Programs created under Back Bay Mission auspices but now independent service agencies include:
• Gulf Coast Women’s Center for Nonviolence, the first shelter for battered women in the state.
• Coastal Family Health Center, a community health care system which has grown to operate 17 clinics over a five-county area.
• South Mississippi AIDS Task Force, a comprehensive program that includes education and prevention campaigns and support groups.
• Loaves and Fishes, an ecumenical feeding program serving as many as 55,000 meals a year.
• Interfaith Hospitality Network, a program to house and assist homeless families.
Today these agencies deliver nearly $15 million in annual services to the Gulf Coast.
The Rev. Shari Prestemon, executive director said, “We’re 83 years old and here to stay. We’re proud to be a part of the community.”
She says the mission remains strong although it suffers the same ups and downs of all nonprofit organizations and is subject to the generosity of those who also have ups and downs.
“Our service and commitment to this community has not changed,” she said. “We are striving to address many needs and always stretching every penny.”
Back Bay Mission was established by the First Evangelical Church of Biloxi that later became the United Church of Christ. The mission continues to thrive through local and national support.
“There are United Church of Christ churches in every state except Mississippi,” Prestemon said, “but churches all over the country have adopted us and support us along with local people and organizations.”
A national fundraising campaign enabled the mission to complete a recent renovation and addition to the buildings on their Division Street campus.
With the changing seafood industry, the mission’s focus has changed to address other needs. “As circumstances change, our focus becomes whichever group is disenfranchised,” the director said.
Currently on the Mississippi Gulf Coast that group is homeless people. Prestemon says she’s seen those ranks swell in the four years she’s been at the mission. She chairs a six-county homeless coalition that has pushed for a Homeless Task Force for the city of Biloxi. Mayor A.J. Holloway is currently naming a 15-member group that Prestemon will chair. She hopes the Task Force will be ready to go to work in September.
“The federal government has urged cities to fashion 10-year plans to end chronic homelessness,” she said. “It’s been an ignored issue down here but now is getting attention.”
Prestemon said churches can’t be lone rangers in addressing this issue and that she hopes for a broad base of support for the Task Force that will include business leaders, social services, government and churches.
“We believe we have a lot of need and it’s growing, especially among women and children,” she said. “I hope this group will make us look more creatively to stem this tide of homelessness.”
Prestemon believes homelessness in increasing on the Gulf Coast because the warm climate is appealing and the casinos are a draw with the offer they hold out for jobs and riches.

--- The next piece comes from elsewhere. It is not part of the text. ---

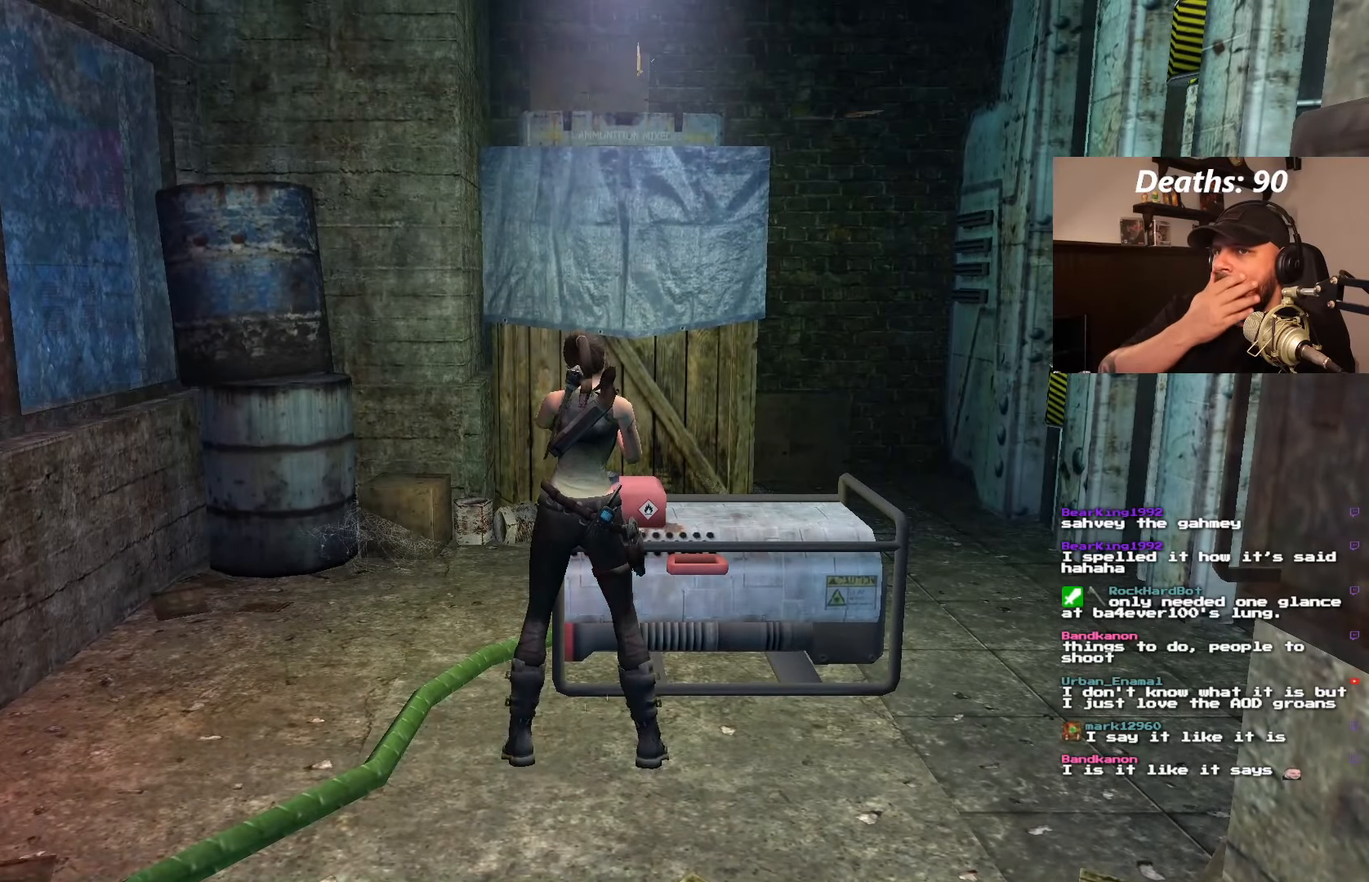
{"dt_ms": 500, "buttons": [], "left_stick": "center", "right_stick": "center", "events": []}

“I have seen it grow in the time I’ve been here and I believe that’s a reflection of what’s happening nationally,” she said.

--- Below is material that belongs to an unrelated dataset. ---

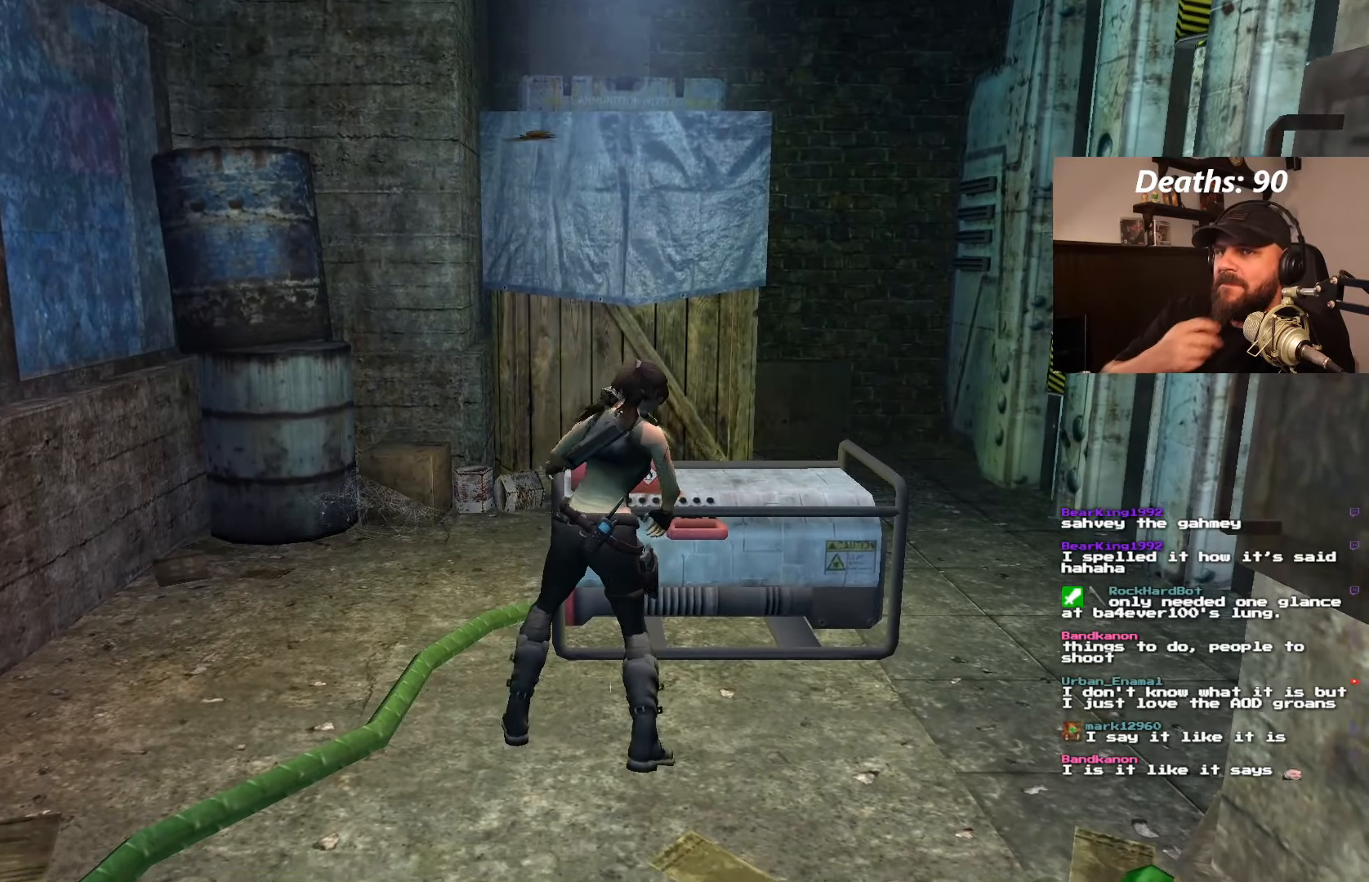
{"dt_ms": 500, "buttons": [], "left_stick": "center", "right_stick": "center", "events": []}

The coalition has gone to shelters, the woods and places where the homeless hang out to try to get a headcount and other information. Prestemon said they’ve found that the majority of homeless people are actually from the area. Many are in these circumstances because of substance abuse, unemployment and under employment.

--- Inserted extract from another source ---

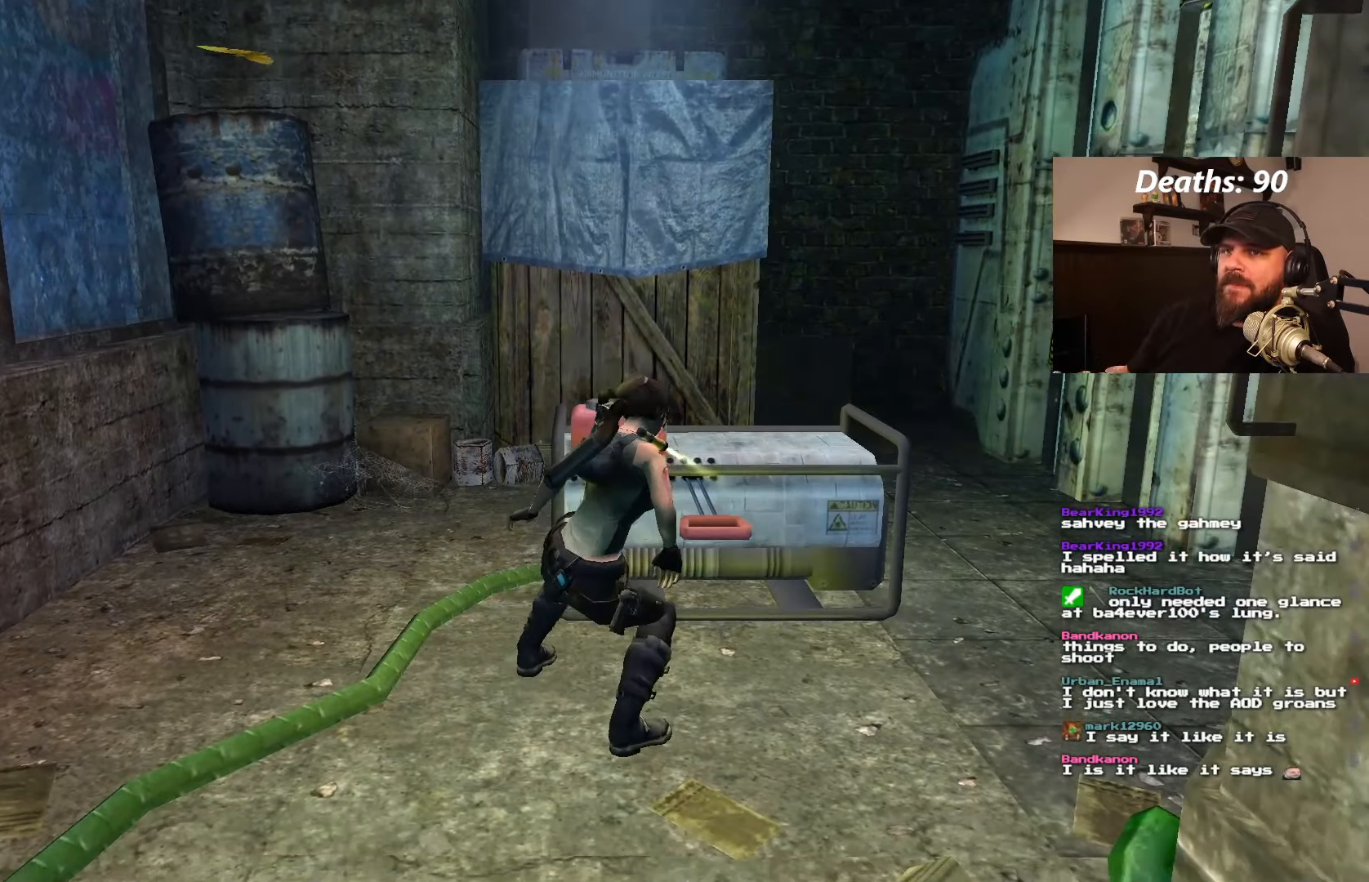
{"dt_ms": 500, "buttons": [], "left_stick": "center", "right_stick": "center", "events": []}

“These are ‘our people’ and that’s another motivation for doing this plan,” she said.
Another current initiative of Back Bay Mission is to conduct a voter registration drive among the homeless and low-income people. The mission will partner with other organizations that have contact with these groups of people. She said homeless people can use the address of shelters to register.
“These are people who are very unempowered politically and there are a lot of issues in elections that involve them,” Prestemon said. “After September we will be much more visible with the registration drive. Regardless of how they vote, we want them to vote.”
Ongoing services of Back Bay Mission are:
• Direct service and emergency assistance with food, clothing, rent and utilities relief, and referral and counseling services.
• Home At Last, a program to put homeless people in permanent, safe houses and increase their self-sufficiency.
• Community development, a program of starting new organizations dedicated to addressing substantial problems.
• Low-income housing rehabilitation, a program made possible through volunteer work groups from across the nation, approximately 20 per year, that travel to Biloxi to assist the mission in these housing rehab tasks.
In 2003, Back Bay Mission provided emergency assistance to more than 9,000 people, renovated 25 houses for the poor and handicapped, and managed and coordinated the Home At Last program.